If you live in Connecticut, or Massachusetts, or maybe even Rhode Island, you know what I'm talking about. The Big E, the biggest fair in the northeast, and the 6th largest fair in the nation. I think every New Englander has to have been to the fair at least once.

One of the highlights of the fair is checking out all of the "statehouses," where you can find interesting food, products, and other goodies from each state. I made a beeline for the massive area in the Vermont statehouse devoted entirely to maple products, and promptly scooped up a bottle of organic maple syrup while I was there this past weekend. After staring at that gorgeous bottle of syrup for two days, it finally came to me: Maple Vanilla Popcorn.

No wait. Maple Vanilla Popcorn WITH PECANS.
The key players in this are just what you would expect, fresh popped popcorn, pecans, maple syrup, and a little twist on a familiar ingredient, vanilla bean powder. That is, whole vanilla bean pods dried and ground into a fine powder. It's not exactly a common ingredient, and probably won't be on the shelves of your garden variety supermarket, but it can be ordered online here, or if you have a good co-op or natural foods store near you, you should be able to find it there. I got mine from the bulk spice section of my local co-op, Fiddleheads, and was able to buy only as much as I needed. The flavor is stronger than vanilla extract, and it gives the popcorn all these gorgeous vanilla bean flecks.
You begin by popping your popcorn, then pouring it into a LARGE buttered bowl so that when you add the maple coating it doesn't stick. Then add in your pecans.
The maple coating is just a mixture of maple syrup, sugar, butter, vanilla bean powder, and baking soda, which helps to aerate it and give it a lighter texture, so you're not biting into hard 'candy' chunks.

Then you drizzle it over your popcorn, and stir make sure everything has some coating on it.
From there, lay your popcorn out on baking sheets and bake at a low temperature for an hour, giving it a stir every fifteen minutes or so (you could skip baking if you REALLY don't want to, your popcorn might not be a crispy though and possibly slightly sticky).

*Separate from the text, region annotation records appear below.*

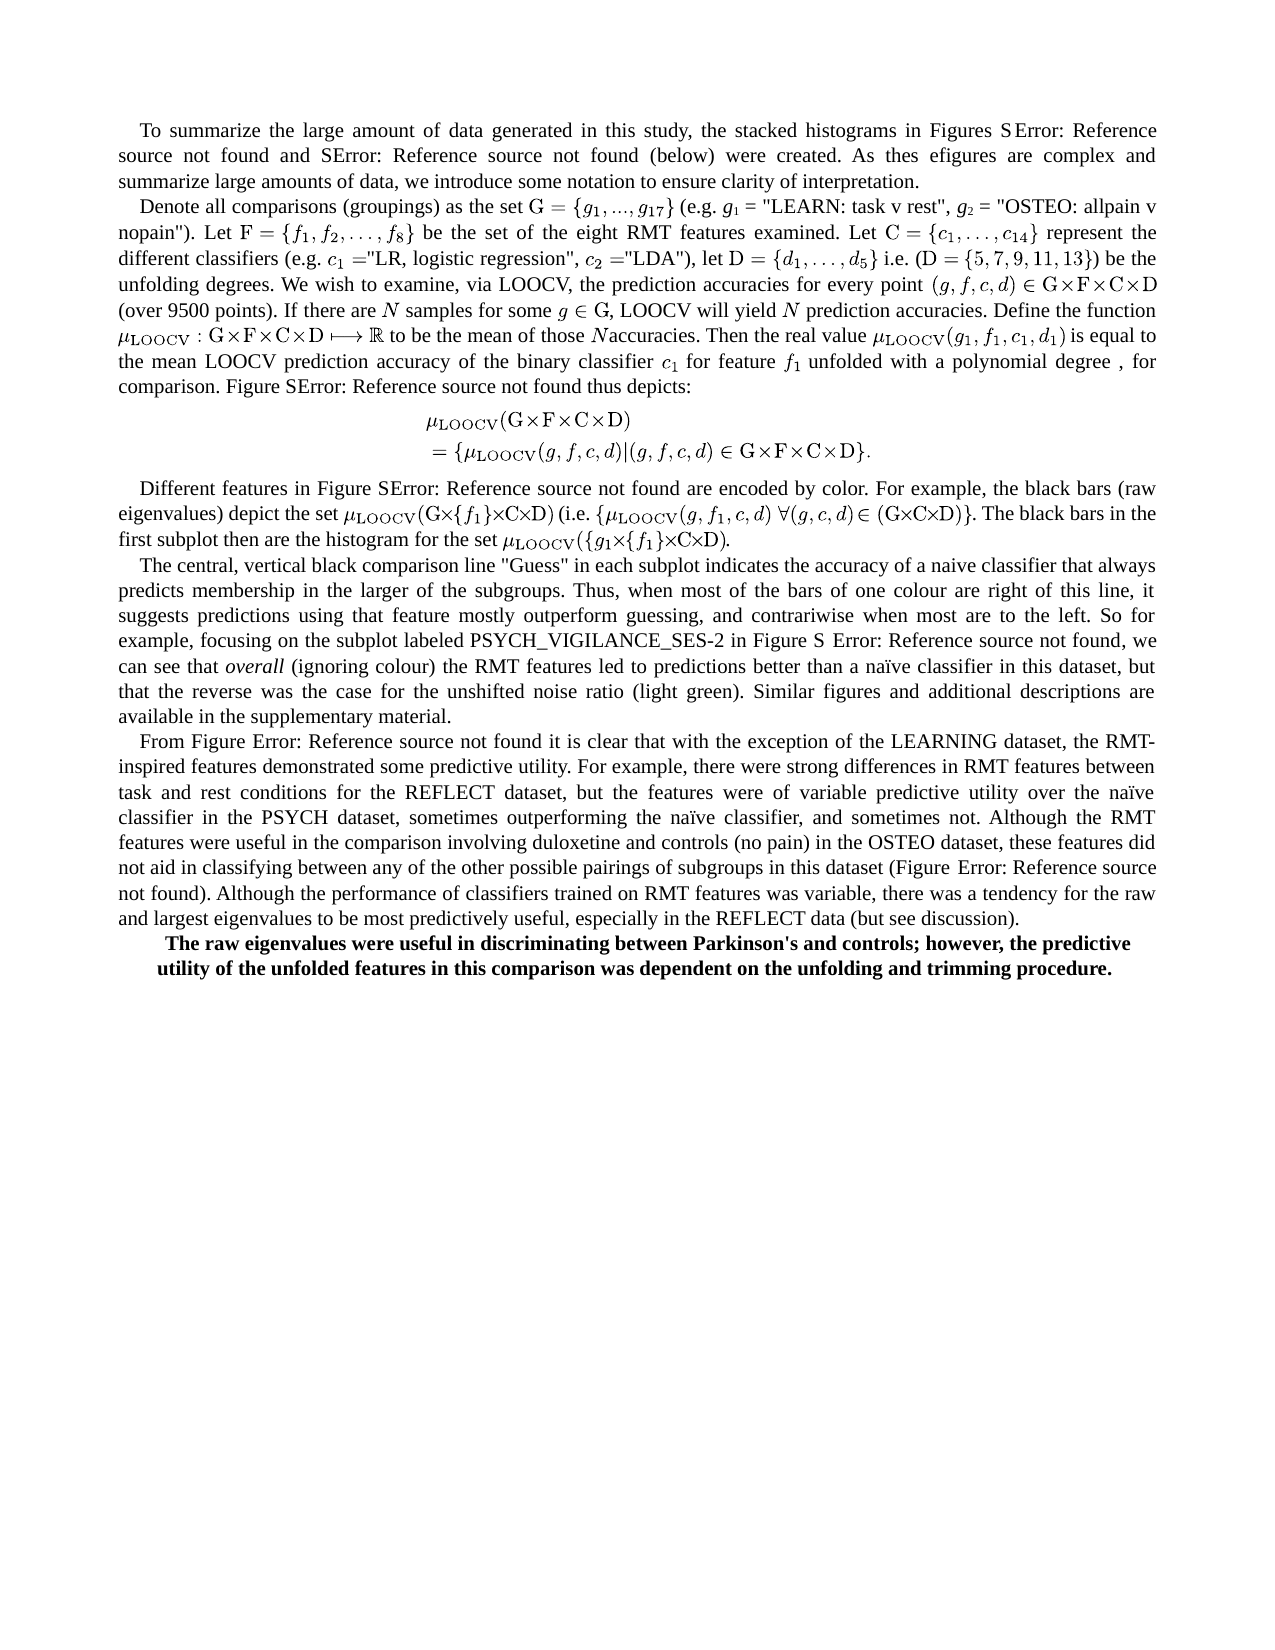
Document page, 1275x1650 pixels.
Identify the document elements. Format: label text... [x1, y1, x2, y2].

text The raw eigenvalues were useful in discriminating between Parkinson's and controls; however, the predictive utility of the unfolded features in this comparison was dependent on the unfolding and trimming procedure. [118, 931, 1157, 980]
text From Figure Error: Reference source not found it is clear that with the exception of the LEARNING dataset, the RMT-inspired features demonstrated some predictive utility. For example, there were strong differences in RMT features between task and rest conditions for the REFLECT dataset, but the features were of variable predictive utility over the naïve classifier in the PSYCH dataset, sometimes outperforming the naïve classifier, and sometimes not. Although the RMT features were useful in the comparison involving duloxetine and controls (no pain) in the OSTEO dataset, these features did not aid in classifying between any of the other possible pairings of subgroups in this dataset (Figure Error: Reference source not found). Although the performance of classifiers trained on RMT features was variable, there was a tendency for the raw and largest eigenvalues to be most predictively useful, especially in the REFLECT data (but see discussion). [118, 729, 1157, 930]
text The central, vertical black comparison line "Guess" in each subplot indicates the accuracy of a naive classifier that always predicts membership in the larger of the subgroups. Thus, when most of the bars of one colour are right of this line, it suggests predictions using that feature mostly outperform guessing, and contrariwise when most are to the left. So for example, focusing on the subplot labeled PSYCH_VIGILANCE_SES-2 in Figure S Error: Reference source not found, we can see that overall (ignoring colour) the RMT features led to predictions better than a naïve classifier in this dataset, but that the reverse was the case for the unshifted noise ratio (light green). Similar figures and additional descriptions are available in the supplementary material. [118, 553, 1157, 728]
text Denote all comparisons (groupings) as the set (e.g. g1 = "LEARN: task v rest", g2 = "OSTEO: allpain v nopain"). Let be the set of the eight RMT features examined. Let represent the different classifiers (e.g. "LR, logistic regression", "LDA"), let i.e. ( ) be the unfolding degrees. We wish to examine, via LOOCV, the prediction accuracies for every point (over 9500 points). If there are samples for some , LOOCV will yield prediction accuracies. Define the function to be the mean of those accuracies. Then the real value is equal to the mean LOOCV prediction accuracy of the binary classifier for feature unfolded with a polynomial degree , for comparison. Figure SError: Reference source not found thus depicts: [118, 194, 1157, 398]
text To summarize the large amount of data generated in this study, the stacked histograms in Figures SError: Reference source not found and SError: Reference source not found (below) were created. As thes efigures are complex and summarize large amounts of data, we introduce some notation to ensure clarity of interpretation. [118, 118, 1157, 193]
text Different features in Figure SError: Reference source not found are encoded by color. For example, the black bars (raw eigenvalues) depict the set (i.e. . The black bars in the first subplot then are the histogram for the set . [118, 476, 1157, 552]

And then you have, decadent, delicious, Big E worthy, Maple Vanilla Popcorn. With Pecans.

MAPLE VANILLA POPCORN WITH PECANS

Adapted from The Homemade Pantry

1/2 cup plain popcorn kernels
1/4 cup neutral oil, such as canola
1 cup pecans, chopped
1/2 cup butter
1/2 cup maple syrup
1/3 cup raw sugar
1/2 teaspoon salt
1/2 teaspoon vanilla bean powder (or 1 tsp vanilla extract)
1/4 teaspoon baking soda

Preheat your oven to 250 degrees. Butter a large bowl, and put aside. In a large stockpot, add the oil and corn kernels, and cook over medium-high heat with the lid on. Shake the pot over heat, and continue as the kernels pop, until popping slows and stops. Immediately remove from heat and dump your popcorn into the buttered bowl, then pour your chopped pecans over it.

In a small saucepan, combine the butter, maple syrup, sugar, salt, and vanilla powder and bring to a boil over medium high heat. Once it comes to a boil, let it continue cooking for five minutes, without stirring. Remove from heat and add the baking soda - it will foam up and may smoke.

Gently drizzle 1/2 of your syrup mixture over your popcorn - if you are not gentle your popcorn may deflate. Stir with a rubber spatula until it is all distributed evenly, then add the rest of the syrup mixture and stir again to distribute. If the popcorn is cool enough, you can use your hands to give it one last toss to make sure each piece has some coating on it, but be careful that you don't burn yourself on hot caramel.

Turn out and spread onto two parchment lined baking sheets, and bake for 30-45 minutes, stirring every fifteen minutes or so until the caramel is no longer sticky. Let the popcorn cool, then store in an airtight container. It will last for at least a week in an airtight container, but can also be frozen for up to six months.